Text:
★ ★ ★ ★

Bus operator in Connecticut, USA

The North East Transportation Company (abbreviated as NET, sometimes written as Northeast Transportation) is a bus operator based in the Naugatuck Valley area of Connecticut. NET currently serves as a contractor under CT Transit providing local bus and paratransit services in Meriden, Wallingford, and Waterbury. Despite being part of the CT Transit system, these cities' routes are fully operated by North East Transportation and are overseen by local transit authorities.

== History ==
The North East Transportation Company was founded in October 1925 as a merger of multiple existing jitney operators in Waterbury

After CR&L's surrender of its bus operations in 1973, North East Transportation existed as the only bus operator in its service area. NET's routes were overseen by the Connecticut Department of Transportation, although it was not until the 1990s that they began to use CT Transit buses, or the early-2000s when their services formally became part of the CT Transit system.

Having previously operated out of a former brass manufactory in Waterbury for 36 years, NET moved to a new facility in Watertown in 2019. The new facility was constructed by STV Inc. and took the place of a former drive-in theater.

== Waterbury, Meriden and Wallingford Operations ==
Since the integration of the CTDOT's Waterbury, Meriden, and Wallingford bus services into the CT Transit system in 2008, NET has operated these routes as part of the eponymous CT Transit Waterbury, Meriden and Wallingford Division.

★ ★ ★ ★

Records supplied:

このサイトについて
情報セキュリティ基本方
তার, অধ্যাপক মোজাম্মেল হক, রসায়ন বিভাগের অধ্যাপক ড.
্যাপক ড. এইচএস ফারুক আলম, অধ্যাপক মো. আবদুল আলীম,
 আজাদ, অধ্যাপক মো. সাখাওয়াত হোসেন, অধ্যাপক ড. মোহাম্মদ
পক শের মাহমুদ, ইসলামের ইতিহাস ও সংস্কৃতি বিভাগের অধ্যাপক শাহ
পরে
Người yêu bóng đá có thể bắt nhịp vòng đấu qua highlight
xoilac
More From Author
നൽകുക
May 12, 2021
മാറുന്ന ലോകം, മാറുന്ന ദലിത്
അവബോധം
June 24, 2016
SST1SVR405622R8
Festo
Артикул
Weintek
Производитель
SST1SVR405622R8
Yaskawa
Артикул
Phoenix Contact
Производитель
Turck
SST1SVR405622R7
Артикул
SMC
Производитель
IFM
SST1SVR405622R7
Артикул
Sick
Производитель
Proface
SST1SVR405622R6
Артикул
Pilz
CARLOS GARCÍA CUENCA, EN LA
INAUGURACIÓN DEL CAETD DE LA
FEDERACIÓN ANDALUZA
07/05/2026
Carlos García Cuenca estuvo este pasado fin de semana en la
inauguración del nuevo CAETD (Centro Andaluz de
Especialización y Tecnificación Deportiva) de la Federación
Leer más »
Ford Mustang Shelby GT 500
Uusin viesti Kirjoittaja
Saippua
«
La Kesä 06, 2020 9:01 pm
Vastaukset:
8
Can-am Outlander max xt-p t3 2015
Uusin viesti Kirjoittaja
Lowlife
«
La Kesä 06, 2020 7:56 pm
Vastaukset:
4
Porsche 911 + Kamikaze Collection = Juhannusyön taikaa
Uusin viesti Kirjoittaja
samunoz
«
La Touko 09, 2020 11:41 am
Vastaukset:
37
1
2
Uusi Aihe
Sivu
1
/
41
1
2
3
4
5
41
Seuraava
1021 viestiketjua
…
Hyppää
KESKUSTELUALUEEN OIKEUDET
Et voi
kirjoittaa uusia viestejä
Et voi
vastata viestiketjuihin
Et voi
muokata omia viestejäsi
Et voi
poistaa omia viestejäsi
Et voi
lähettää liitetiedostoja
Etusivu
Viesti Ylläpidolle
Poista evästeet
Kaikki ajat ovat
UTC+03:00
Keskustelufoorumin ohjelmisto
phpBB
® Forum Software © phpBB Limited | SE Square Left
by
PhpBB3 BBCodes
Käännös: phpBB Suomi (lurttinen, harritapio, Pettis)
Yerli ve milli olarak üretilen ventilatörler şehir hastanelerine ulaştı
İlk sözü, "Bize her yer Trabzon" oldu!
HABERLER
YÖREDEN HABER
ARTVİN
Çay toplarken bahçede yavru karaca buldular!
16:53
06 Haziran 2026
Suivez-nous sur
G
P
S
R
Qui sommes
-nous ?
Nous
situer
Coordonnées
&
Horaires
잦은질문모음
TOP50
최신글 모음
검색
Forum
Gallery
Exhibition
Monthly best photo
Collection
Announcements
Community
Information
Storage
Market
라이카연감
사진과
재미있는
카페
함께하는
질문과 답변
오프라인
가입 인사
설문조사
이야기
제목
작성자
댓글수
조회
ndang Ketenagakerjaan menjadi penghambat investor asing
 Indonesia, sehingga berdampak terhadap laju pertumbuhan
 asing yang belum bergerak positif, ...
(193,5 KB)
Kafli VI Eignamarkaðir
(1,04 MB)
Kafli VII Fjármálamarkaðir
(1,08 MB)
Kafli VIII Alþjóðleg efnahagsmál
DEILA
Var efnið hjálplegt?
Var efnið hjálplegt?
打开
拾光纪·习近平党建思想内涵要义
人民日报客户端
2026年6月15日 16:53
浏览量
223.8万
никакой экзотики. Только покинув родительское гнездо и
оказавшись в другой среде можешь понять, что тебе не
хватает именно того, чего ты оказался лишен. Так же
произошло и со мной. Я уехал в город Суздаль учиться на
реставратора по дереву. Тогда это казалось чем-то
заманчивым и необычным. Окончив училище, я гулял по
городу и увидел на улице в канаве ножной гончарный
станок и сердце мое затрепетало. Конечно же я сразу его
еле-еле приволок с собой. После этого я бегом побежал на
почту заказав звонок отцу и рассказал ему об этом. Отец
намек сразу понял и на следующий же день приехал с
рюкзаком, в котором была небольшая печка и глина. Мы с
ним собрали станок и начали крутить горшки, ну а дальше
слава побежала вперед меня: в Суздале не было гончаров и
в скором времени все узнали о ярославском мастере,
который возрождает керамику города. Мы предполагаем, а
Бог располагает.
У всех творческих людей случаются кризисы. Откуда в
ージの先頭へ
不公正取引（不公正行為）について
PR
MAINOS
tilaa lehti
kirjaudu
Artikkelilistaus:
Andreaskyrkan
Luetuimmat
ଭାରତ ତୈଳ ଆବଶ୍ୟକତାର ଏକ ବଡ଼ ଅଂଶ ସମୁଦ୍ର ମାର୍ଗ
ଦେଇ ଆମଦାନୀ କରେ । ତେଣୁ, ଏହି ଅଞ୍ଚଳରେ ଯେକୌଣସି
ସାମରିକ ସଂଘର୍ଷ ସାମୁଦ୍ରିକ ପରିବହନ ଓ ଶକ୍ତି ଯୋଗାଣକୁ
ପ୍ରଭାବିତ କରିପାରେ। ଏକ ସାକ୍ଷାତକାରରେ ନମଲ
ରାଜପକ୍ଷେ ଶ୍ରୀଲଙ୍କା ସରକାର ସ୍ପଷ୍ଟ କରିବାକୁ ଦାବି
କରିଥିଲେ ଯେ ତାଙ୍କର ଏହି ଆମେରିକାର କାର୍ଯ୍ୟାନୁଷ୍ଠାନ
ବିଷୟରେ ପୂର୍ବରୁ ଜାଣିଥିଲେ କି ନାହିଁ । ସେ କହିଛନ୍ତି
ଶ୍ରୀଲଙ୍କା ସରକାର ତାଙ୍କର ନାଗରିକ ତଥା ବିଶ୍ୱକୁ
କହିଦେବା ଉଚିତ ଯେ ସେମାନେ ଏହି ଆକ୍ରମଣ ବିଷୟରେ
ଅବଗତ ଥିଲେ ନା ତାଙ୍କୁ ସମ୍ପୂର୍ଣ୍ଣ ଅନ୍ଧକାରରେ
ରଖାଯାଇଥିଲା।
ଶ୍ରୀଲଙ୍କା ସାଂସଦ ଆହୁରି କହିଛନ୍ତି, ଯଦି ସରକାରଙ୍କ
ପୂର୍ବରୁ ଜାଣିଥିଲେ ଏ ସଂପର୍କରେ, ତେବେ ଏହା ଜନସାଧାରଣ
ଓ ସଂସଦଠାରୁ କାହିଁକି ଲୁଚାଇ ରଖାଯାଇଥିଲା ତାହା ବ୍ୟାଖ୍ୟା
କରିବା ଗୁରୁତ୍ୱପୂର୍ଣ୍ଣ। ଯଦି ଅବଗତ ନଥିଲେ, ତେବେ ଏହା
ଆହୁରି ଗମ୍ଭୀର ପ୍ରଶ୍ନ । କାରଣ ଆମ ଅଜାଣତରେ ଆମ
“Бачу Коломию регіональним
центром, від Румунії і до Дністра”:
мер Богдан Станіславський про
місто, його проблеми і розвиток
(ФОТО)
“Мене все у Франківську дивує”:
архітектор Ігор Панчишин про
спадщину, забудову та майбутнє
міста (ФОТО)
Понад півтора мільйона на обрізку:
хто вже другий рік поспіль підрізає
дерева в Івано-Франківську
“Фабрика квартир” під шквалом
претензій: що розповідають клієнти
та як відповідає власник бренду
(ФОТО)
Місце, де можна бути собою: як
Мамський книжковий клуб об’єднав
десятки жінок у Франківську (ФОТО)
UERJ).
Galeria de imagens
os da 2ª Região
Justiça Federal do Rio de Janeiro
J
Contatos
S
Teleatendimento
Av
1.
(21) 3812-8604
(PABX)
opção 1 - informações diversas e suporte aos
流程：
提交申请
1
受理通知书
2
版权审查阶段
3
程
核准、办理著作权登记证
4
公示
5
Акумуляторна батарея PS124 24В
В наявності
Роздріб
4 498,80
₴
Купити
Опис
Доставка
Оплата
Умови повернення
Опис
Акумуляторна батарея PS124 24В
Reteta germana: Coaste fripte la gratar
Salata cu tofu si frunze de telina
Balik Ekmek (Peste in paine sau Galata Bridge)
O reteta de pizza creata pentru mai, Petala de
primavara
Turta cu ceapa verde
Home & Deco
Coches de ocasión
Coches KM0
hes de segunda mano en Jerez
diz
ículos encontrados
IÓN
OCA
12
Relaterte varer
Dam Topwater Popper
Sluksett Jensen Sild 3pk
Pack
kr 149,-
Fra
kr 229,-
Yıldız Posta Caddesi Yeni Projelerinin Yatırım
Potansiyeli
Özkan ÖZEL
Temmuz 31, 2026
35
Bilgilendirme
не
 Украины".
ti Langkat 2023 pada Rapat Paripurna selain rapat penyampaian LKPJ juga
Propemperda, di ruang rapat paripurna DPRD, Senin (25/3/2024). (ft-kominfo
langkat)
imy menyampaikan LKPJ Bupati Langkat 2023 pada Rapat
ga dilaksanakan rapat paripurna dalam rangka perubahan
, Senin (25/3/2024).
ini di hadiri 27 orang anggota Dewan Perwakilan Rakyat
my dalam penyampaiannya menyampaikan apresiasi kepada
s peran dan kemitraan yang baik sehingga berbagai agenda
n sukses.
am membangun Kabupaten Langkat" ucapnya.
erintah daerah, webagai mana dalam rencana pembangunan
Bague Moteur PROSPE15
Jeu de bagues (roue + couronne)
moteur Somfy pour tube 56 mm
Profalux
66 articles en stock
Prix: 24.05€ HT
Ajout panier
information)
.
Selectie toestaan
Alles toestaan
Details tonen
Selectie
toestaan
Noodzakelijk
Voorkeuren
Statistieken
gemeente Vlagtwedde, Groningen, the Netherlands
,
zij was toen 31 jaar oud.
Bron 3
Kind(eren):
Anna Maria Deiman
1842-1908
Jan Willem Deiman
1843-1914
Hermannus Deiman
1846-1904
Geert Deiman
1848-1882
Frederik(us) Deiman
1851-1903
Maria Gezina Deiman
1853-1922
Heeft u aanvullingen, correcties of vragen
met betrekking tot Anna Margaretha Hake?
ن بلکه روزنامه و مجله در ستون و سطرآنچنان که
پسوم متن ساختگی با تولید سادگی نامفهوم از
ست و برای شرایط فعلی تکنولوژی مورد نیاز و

★ ★ ★ ★

Exercise set:
1. Set down the passage of the bus operator text from "After CR&L's surrender" up to and including "CT Transit system.".
2. State whether each statement agrees with the bus operator text, answering yes or no and quoting the deciding words. (a) NET moved to a new facility in Watertown in 2019. (b) NET operated out of a former brass manufactory in Waterbury for 25 years. (c) The routes in Meriden, Wallingford, and Waterbury are overseen by local transit authorities.
3. According to the bus operator text, what company constructed NET's new facility in Watertown?
The records have no connection to the text about the bus operator.

Solved tasks:
1.
After CR&L's surrender of its bus operations in 1973, North East Transportation existed as the only bus operator in its service area. NET's routes were overseen by the Connecticut Department of Transportation, although it was not until the 1990s that they began to use CT Transit buses, or the early-2000s when their services formally became part of the CT Transit system.

2.
(a) Yes: "NET moved to a new facility in Watertown in 2019."
(b) No: "Having previously operated out of a former brass manufactory in Waterbury for 36 years"
(c) Yes: "are overseen by local transit authorities."

3. STV Inc.